(Updates at 1449 GMT)
By Harry Robertson and Samuel Indyk
LONDON, Oct 1 (Reuters) - Euro zone bond yields dropped
on Tuesday as data showed inflation in the bloc fell below the
European Central Bank's 2% target in September, bolstering bets
on an October rate cut from the European Central Bank.
Escalating geopolitical tensions also saw safe-haven German
bund yields fall, while French bond yields declined as the
French government said it planned targeted tax rises and
spending cuts to narrow its gaping budget deficit.

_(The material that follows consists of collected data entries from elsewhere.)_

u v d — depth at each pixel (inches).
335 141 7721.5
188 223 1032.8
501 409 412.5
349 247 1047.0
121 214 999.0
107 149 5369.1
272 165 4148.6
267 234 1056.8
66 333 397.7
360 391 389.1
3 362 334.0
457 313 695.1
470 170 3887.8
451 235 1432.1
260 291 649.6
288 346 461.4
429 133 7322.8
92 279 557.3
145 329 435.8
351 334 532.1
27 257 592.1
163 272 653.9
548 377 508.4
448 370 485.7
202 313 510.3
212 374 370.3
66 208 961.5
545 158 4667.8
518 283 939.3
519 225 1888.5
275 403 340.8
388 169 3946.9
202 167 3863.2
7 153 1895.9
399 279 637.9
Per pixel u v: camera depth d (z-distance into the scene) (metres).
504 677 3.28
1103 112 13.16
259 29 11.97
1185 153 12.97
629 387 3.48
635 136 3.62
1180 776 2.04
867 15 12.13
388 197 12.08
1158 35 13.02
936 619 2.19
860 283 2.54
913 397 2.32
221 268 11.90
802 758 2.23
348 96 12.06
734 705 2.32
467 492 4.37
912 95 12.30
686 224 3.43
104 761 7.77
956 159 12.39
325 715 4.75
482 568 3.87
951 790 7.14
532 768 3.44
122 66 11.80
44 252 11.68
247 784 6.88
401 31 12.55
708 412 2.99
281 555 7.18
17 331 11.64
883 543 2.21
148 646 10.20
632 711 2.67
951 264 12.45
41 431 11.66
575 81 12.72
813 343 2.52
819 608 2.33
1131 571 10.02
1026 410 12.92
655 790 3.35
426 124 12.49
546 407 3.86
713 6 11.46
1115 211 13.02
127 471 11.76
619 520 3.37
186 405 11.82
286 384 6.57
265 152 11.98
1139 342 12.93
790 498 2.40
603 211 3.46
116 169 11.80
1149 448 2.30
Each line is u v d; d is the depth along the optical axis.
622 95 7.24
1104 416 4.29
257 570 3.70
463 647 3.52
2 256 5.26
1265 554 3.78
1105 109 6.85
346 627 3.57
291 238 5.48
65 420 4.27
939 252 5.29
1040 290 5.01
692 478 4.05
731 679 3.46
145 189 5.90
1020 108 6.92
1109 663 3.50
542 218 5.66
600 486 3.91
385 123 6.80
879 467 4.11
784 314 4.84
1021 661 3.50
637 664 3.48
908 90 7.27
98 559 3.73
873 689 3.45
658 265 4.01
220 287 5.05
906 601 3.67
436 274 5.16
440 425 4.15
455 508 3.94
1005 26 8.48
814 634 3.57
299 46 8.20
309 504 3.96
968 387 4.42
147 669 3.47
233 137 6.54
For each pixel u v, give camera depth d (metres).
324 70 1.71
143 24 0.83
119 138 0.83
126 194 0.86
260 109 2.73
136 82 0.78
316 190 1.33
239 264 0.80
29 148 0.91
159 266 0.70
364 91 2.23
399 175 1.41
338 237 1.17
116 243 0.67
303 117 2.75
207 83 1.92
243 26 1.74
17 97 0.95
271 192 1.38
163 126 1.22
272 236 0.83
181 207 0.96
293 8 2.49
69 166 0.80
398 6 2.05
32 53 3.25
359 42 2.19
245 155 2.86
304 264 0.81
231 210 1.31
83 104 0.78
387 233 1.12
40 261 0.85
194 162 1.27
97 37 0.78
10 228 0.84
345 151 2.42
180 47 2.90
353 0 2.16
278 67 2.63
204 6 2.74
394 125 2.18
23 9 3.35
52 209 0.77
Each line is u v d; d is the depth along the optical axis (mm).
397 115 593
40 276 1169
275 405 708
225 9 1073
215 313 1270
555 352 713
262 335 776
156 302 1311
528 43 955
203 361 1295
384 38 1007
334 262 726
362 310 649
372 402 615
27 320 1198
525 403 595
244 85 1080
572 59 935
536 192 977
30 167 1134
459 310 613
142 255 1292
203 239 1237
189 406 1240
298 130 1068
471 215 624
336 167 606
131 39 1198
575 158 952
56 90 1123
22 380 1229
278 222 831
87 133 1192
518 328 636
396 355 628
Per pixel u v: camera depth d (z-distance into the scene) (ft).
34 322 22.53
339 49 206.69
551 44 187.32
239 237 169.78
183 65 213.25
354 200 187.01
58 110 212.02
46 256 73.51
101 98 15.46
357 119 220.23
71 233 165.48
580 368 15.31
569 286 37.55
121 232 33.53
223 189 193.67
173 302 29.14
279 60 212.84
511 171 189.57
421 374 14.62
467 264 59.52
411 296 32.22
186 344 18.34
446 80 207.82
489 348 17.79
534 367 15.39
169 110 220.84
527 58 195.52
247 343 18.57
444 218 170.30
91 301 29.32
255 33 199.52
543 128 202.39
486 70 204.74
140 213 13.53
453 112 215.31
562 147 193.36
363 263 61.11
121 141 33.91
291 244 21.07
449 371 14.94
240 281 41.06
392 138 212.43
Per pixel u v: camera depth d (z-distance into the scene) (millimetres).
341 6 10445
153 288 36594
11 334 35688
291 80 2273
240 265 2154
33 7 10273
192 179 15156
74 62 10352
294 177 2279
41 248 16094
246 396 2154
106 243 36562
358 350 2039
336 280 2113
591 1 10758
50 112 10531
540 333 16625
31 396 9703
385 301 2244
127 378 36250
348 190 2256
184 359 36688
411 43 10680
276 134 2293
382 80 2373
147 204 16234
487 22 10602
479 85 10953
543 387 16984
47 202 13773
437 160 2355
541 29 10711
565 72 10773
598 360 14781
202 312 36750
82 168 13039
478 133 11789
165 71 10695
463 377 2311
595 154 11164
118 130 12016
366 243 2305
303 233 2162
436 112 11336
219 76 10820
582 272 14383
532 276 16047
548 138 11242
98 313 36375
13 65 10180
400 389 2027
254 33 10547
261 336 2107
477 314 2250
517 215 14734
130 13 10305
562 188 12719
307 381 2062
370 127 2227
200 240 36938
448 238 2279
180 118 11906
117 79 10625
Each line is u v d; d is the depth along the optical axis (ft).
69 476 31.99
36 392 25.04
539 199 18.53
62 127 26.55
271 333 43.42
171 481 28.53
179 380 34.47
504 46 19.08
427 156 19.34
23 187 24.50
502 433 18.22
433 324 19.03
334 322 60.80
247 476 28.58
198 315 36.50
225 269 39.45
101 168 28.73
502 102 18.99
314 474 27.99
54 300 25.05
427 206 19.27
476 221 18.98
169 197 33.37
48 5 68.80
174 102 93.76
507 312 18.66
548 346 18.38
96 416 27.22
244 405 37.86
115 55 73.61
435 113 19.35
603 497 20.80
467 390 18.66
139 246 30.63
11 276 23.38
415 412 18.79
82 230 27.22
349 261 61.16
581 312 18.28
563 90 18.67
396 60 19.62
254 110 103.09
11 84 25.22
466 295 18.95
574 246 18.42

Data on Tuesday showed euro zone inflation fell to 1.8%
year-on-year in September - below the 2% level for the first
time since mid-2021 - from 2.2% in August.
Germany's 10-year bond yield, the benchmark for
the euro zone bloc, fell to as low as 2.011%, its lowest since
January. It was last down 9.5 basis points (bps) to 2.038%.
Yields move inversely to prices.
"It's a big change that has been taking place over the past
few days, over the past week, when it comes to interest rate
expectations," said Jussi Hiljanen, head of European rates
strategy at lender SEB.
"Basically an October rate cut has been baked into the
pricing. That has been having an impact on yields."
Traders in money markets on Tuesday saw a more than 90%
chance of a 25 bp cut from the ECB in October, up from 75% on
Monday and 45% a week ago. The ECB cut rates by 25 bps in June
and again in September, taking them to 3.5%.
Finnish ECB policymaker Olli Rehn said on Tuesday that the
inflation slowdown means there are now more reasons to justify
an interest rate cut at the October meeting.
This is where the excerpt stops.